Rapper Pitbull is called a hypocrite after a top performance in Saudi Arabia.
Pitbull, hip-hop news, gold school
Cuban-American hip-hop artist Pitbull is in the news again, but it’s not for his music.
Critics call the top of the charts “On the Floor” to have double standards when it comes to human rights and not to take social distance.
Many blame the Miami native for performing in Saudi Arabia, according to the Middle East Eye – claiming that the kingdom’s international human rights violations and their involvement in the Yemen war prove he is excusing some countries for mistreating people while holding other Fire.
These critics, many of these fans, took to social media to express their outrage.
“Forget about human rights abuses and starving Yemenis. Instead, celebrate 250,000 Saudi men singing Pitbull. “
“It’s mind-boggling, but not as astonishing and horrific as their involvement in massacres across the region”
Human Rights Watch (HRW) states in its 2021 World Report the following about Saudi Arabia’s record of more than six years of human rights violations:
“In 2020, Saudi authorities continued to crack down on dissidents, human rights activists and independent clerics. Prominent women’s rights activists detained in 2018 remained in detention during their trial for their advocacy for women’s rights, including Loujain al-Hathloul, Mayaa al-Zahrani, Samar Badawi, Nouf Abdulaziz and Nassima al-Sadah.

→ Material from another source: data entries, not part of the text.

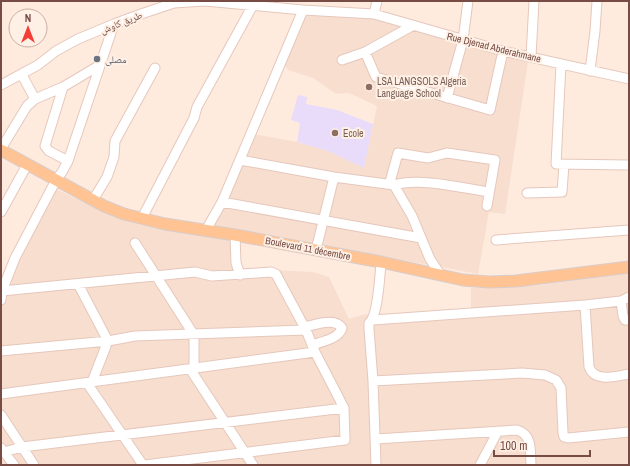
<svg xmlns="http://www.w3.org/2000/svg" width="630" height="466" font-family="'Archivo Narrow','Noto Naskh Arabic',sans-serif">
  <rect width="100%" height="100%" fill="#feebde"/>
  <path fill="#f8decf" d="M307,13L375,17L528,62L505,214L489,212L478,274L213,225L254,134L297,142L328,151L364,167L377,106L349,93L336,94L313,78L288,70L283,63L298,28Z
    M54,188L99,210L137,224L157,228L160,226L231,240L234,274L272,270L313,272L329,277L349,319L366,314L377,317L471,309V288L540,285L629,272V465H1V316L3,292Z"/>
  <path fill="#e9dbfa" d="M298,95L307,97L306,104L337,110L373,124L364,168L328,151L297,142L300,123L291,120Z"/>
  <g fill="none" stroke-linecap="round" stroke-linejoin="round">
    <g stroke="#e5c7bc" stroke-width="11">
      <path id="minor" d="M374,14L377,1
        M365,52L376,77L490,110L503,51
        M531,57L534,1
        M342,60L365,52L412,26
        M561,64L556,164L629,165
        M590,71L595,31L597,1
        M22,75L35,99
        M1,85L38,65L56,51L78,39L114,24L141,14L174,3L205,1L303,10L374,14L503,51L629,79
        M447,98L463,40L468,1
        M1,149L27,106L35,99L63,87
        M240,160L334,177L394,185C418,177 463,188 489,192
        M68,161L49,151L45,146L63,87L100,65
        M527,193L562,192L564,164
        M93,200L107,177L114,157L115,141L155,68
        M222,202L421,238
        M1,212L27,165
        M142,218L194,118L197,107L253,5
        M206,230L222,202L303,10
        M235,235L236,263L240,275
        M496,240L629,230
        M135,243L194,335V368
        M316,250L334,177
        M440,274L430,259L412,216L394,185L390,182L398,153L428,158L447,153L495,160L487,206
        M78,284L108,341L92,382
        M2,291L195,272L212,276L271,272L276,274L306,330L315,352L344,408L345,440L145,465
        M1,300L2,291L15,258L56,180L62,172L68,161L114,24
        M621,301L623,316L625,320H629
        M585,305L589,367C595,383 616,376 629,374
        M373,320L585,305L621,301L629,297
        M304,327C315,325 335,317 342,328C339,339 321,342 312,345
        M1,351L108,341L135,336L306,330
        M190,369L253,465
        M373,381L522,373L545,375L556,380L561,388L563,433L564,437L568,438L629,432
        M87,383L143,465
        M1,394L315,352
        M1,415L34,465
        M376,439L517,430C533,435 530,451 531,465
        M1,448L14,465
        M4,452L22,447L344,408
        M376,465L373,381L369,329V323C378,316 380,274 381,262
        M480,465L498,431"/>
    </g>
    <g stroke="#d9cdcb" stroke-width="13">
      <path id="major" d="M1,150L104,206L124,214L165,224L235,235L381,262L463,280L489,282L516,281L629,267"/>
    </g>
    <use href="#minor" stroke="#fff" stroke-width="9"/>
    <use href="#major" stroke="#ffc394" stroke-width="11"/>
  </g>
  <circle fill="#6b7280" stroke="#fff0e6" stroke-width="1.5" cx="97" cy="59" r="4"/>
  <g fill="#8d6e63" stroke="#fff0e6" stroke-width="1.5">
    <circle cx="369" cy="87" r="4"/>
    <circle cx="335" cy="133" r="4"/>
  </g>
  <g text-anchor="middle" stroke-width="4" stroke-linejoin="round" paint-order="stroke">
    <g font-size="10" fill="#764c44" stroke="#fff0e6">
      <text transform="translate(121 22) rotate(-22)" y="4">طريق كاوش</text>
      <text transform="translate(494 47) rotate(14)" y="4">Rue Djenad Abderahmane</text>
      <text transform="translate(308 248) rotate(11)" y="4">Boulevard 11 décembre</text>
    </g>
    <g font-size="10" fill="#5b616d" stroke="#fff0e6" text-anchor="start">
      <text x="105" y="63">مصلى</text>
    </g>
    <g font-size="10" fill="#785e54" stroke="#fff0e6" text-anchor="start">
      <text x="377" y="85">LSA LANGSOLS Algeria<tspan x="377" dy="12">Language School</tspan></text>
      <text x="343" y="137">Ecole</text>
    </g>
  </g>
  <rect width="630" height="466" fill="none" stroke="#764c44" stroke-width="4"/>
  <g transform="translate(28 28)"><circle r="19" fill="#fff0e6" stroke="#c8aea5"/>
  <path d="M0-3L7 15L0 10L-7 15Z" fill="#f43d37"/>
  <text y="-6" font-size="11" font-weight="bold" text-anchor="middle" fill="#764c44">N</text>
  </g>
  <path d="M494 450v6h96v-6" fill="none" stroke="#764c44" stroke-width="2"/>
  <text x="500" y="450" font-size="12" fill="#764c44" stroke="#fff0e6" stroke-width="3" paint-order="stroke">100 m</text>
</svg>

“In March, Saudi Arabia opened a mass trial of 68 Jordanians and Palestinians detained from 2018 on vague allegations of links to a ‘terrorist organization’. Family members of the accused described a series of abuses committed by Saudi authorities following the arrests, including enforced disappearances, long-term solitary confinement and torture.
“More than a dozen prominent activists convicted of charges arising out of their peaceful activities were serving long prison terms. Prominent activist Waleed Abu al-Khair continued to serve a 15-year sentence imposed on him by the specialized criminal court after convicting him in 2014 of charges arising solely from his peaceful criticism in media interviews and on social media regarding human rights violations.
The organization also addresses the conflict in Yemen:
“As the leader of the coalition that launched military operations against Houthi forces in Yemen on March 26, 2015, Saudi Arabia has committed numerous violations of international humanitarian law. As of June, at least 7,825 civilians had been killed in the conflict, including 2,138 children, and 12,416 injured since 2015, according to the Office of the United Nations High Commissioner for Human Rights (OHCHR), although the actual number civilian casualties is likely. much higher. Most of these losses are due to coalition airstrikes. The Armed Conflict and Event Data Project estimates that 112,000 people have died in hostilities, including 12,000 civilians.
“Since March 2015, Human Rights Watch has documented numerous illegal coalition attacks that have affected homes, markets, hospitals, schools, and mosques. Some of these attacks may constitute war crimes.
People revolt against the artist’s hypocrisy. As reported by AllHipHop.com, he recently lambasted supporters in Cuba for their support for an inhuman and unjust government so abominable that his own parents had to immigrate to the United States.
Fans have also taken to Pitbull because the Saudis have a relaxed relationship with COVID-19. And in the compact crowd, not a mask could be seen.
“It’s Riyadh, Saudi Arabia, last night. Looks like Covid is dusted here. Knock on wood! Good luck to the organizers.”
Pitbull has not released a statement on the controversy, although he has shouted at the city for welcoming him… Oh, no, he’s silent.